> [TO DO]:
Put every line of the material below into a JSON list of strings, one string per line, skipping blank lines and leaving out the pictures.
──────── EXERCISE DATA
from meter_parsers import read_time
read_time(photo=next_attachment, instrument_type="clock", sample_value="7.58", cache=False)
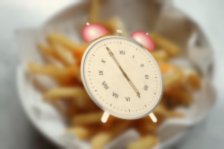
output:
4.55
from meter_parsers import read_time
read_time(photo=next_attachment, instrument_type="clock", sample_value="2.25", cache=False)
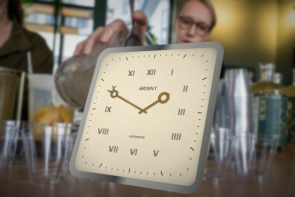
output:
1.49
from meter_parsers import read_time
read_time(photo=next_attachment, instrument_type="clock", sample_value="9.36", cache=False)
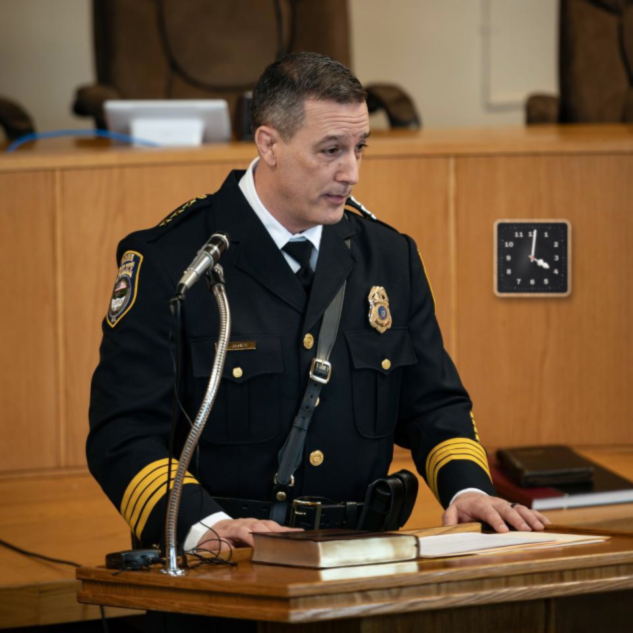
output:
4.01
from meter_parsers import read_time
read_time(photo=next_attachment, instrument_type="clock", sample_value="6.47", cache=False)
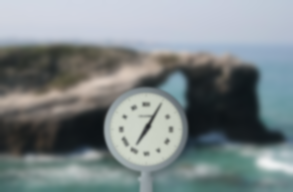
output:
7.05
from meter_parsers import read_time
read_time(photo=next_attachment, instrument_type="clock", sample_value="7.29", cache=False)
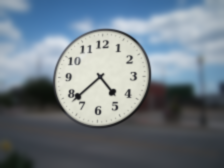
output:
4.38
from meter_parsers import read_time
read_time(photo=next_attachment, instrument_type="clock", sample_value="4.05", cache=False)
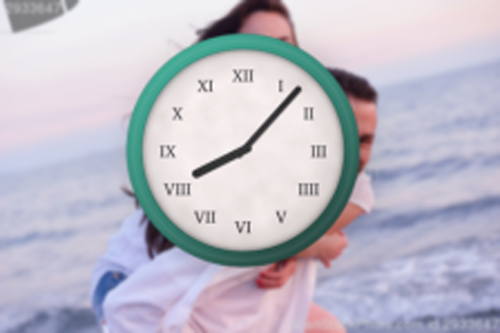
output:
8.07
────────────────
> [COMPLETE OUTPUT]:
[
  "from meter_parsers import read_time",
  "read_time(photo=next_attachment, instrument_type=\"clock\", sample_value=\"7.58\", cache=False)",
  "output:",
  "4.55",
  "from meter_parsers import read_time",
  "read_time(photo=next_attachment, instrument_type=\"clock\", sample_value=\"2.25\", cache=False)",
  "output:",
  "1.49",
  "from meter_parsers import read_time",
  "read_time(photo=next_attachment, instrument_type=\"clock\", sample_value=\"9.36\", cache=False)",
  "output:",
  "4.01",
  "from meter_parsers import read_time",
  "read_time(photo=next_attachment, instrument_type=\"clock\", sample_value=\"6.47\", cache=False)",
  "output:",
  "7.05",
  "from meter_parsers import read_time",
  "read_time(photo=next_attachment, instrument_type=\"clock\", sample_value=\"7.29\", cache=False)",
  "output:",
  "4.38",
  "from meter_parsers import read_time",
  "read_time(photo=next_attachment, instrument_type=\"clock\", sample_value=\"4.05\", cache=False)",
  "output:",
  "8.07"
]